Start with a shoulder width apart, pronated grip (palms facing down, knuckles towards face). The bar should be resting on your thighs. On the EZ bar, you will grab onto the downward slopes towards the outside of the bar. If you are using a straight bar, then you’ll simply aim for a shoulder width apart pronated grip.
Pull the bar up slowly towards your chin, hinging at your elbows. It’s important to keep your elbows, back, and core as still as possible. If you can’t do this without rocking your arms and torso back and forth, then you probably have too much weight on the bar. Only the lower half of your arms should be moving.
Squeeze, or flex, at the top, and hold it for a second or two. Exhale as you lift the bar towards you. Inhale on the way down. Make sure your movement is slow and controlled upon descent.
If you don’t like free weights, cable based forearm exercises are a great alternative to the EZ bar..
This exercise is a great addition to any forearm superset!
If you don’t have an EZ bar available to you, don’t fret. You can still get great results with a straight bar. You’ll just have to pay a little more attention to your elbows.
If your elbows flare out, synergistic dominance can take over. Synergistic dominance occurs when the secondary “synergist” muscle groups take over the brunt of the movement, thereby preventing the isolation of the muscle you’re trying to engage. When synergistic dominance occurs, training becomes simple exercise. The difference between exercise and training is intentionality and targeted growth. Watching your form and lifting appropriate amounts of weight will help prevent synergistic dominance.
Always spot yourself at the wrists if needed. This is generally well tolerated as a high rep exercise. You can also accomplish an equal or better result by doing finger curls with cables!
Some athletes can benefit extensively from reverse curls. The brachioradialis is responsible for your strength and power for grabbing and pulling. For this reason, it is of particular importance for MMA, Taekwondo, and Jiu-Jitsu fighters. Having strong and developed forearms also has benefits for rock climbers, as it facilitates grip strength, and your ability to pull yourself up. Increased forearm and grip strength will also help your deadlift.

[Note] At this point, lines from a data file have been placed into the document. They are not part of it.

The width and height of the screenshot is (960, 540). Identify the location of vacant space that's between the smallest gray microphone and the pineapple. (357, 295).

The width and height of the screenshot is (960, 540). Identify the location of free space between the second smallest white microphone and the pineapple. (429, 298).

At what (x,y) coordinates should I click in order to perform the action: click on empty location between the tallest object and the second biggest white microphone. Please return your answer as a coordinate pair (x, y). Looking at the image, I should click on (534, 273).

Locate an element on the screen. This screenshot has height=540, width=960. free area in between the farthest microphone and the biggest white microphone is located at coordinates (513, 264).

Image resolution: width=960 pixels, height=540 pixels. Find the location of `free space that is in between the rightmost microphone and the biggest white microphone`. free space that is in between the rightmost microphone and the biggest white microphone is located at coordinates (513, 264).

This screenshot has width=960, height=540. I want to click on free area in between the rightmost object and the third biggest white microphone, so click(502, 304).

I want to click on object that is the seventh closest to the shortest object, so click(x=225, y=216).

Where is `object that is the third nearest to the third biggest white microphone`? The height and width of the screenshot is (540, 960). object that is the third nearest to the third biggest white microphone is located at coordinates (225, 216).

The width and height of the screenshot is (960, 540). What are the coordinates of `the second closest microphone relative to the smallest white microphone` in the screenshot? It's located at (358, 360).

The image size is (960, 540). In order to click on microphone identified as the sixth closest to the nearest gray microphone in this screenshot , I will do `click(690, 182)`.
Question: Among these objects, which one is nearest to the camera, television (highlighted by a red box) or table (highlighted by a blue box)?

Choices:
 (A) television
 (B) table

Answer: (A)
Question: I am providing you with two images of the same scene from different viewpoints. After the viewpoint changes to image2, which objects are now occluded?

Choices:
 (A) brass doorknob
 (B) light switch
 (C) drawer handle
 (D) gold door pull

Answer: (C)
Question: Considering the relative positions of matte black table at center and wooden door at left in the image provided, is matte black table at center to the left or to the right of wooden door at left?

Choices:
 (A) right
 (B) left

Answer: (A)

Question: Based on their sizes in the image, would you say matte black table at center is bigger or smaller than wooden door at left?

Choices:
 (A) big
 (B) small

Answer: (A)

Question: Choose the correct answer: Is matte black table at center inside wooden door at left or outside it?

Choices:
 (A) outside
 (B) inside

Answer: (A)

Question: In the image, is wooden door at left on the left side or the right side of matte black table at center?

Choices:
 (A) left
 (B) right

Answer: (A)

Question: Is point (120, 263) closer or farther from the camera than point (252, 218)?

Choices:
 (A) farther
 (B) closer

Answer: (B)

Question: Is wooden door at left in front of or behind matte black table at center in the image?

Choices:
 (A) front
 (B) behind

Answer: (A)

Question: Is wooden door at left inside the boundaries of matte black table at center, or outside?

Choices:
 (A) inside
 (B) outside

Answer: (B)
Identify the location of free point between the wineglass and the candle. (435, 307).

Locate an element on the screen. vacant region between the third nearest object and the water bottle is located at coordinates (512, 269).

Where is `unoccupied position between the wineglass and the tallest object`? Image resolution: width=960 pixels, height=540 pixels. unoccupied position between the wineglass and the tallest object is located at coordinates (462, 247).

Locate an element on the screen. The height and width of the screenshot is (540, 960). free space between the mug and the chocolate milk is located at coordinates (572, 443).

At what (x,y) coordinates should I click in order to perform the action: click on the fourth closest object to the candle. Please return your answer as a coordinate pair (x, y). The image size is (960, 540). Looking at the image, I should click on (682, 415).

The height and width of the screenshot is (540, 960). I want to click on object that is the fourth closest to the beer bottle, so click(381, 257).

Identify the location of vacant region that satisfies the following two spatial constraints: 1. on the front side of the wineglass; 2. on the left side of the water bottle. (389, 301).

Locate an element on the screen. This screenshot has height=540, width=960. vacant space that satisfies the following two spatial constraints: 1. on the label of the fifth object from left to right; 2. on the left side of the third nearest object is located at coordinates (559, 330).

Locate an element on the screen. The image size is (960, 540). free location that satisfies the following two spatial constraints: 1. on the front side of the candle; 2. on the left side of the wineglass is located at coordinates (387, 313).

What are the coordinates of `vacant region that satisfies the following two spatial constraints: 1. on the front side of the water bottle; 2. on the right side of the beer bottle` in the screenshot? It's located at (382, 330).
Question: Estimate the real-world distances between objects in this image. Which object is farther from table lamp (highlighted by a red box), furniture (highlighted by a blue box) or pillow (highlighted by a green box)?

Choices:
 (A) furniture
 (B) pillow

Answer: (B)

The last thing you need to worry about when you’re attempting a deadlift PR is to worry about whether you can hold onto the barbell.Football quarterbacks can improve their pass. Basketball players can have better ball control while dribbling. Baseball players can get more power with their swings and pitches, and tennis players can benefit from reduced risk of tennis elbow. It can even benefit your golf swing!
The reverse grip EZ bar curl can help you increase the size and vascularity of your forearms. Simply put, you will look better with your sleeves rolled up! Despite the obvious vanity based motivations associated with forearm training (after all, who doesn’t want to have jacked, forearms?) there are also musculoskeletal benefits to having a strong brachioradialis, brachialis and biceps brachii.
In other words, having big forearms isn’t just fashionable, it’s functional! With the reverse curl as a regular part of your workout routine, you should experience stronger, more resilient tendons around your elbow and increased power in your swinging, throwing, gripping, and pulling. For men, having strong, vascular forearms is a statement.
It implies strength, power, and confidence. Luckily, we have the EZ bar as a valuable tool in our arsenal. Learning how to isolate this important muscle group is a necessary milestone for any gym goer to cross.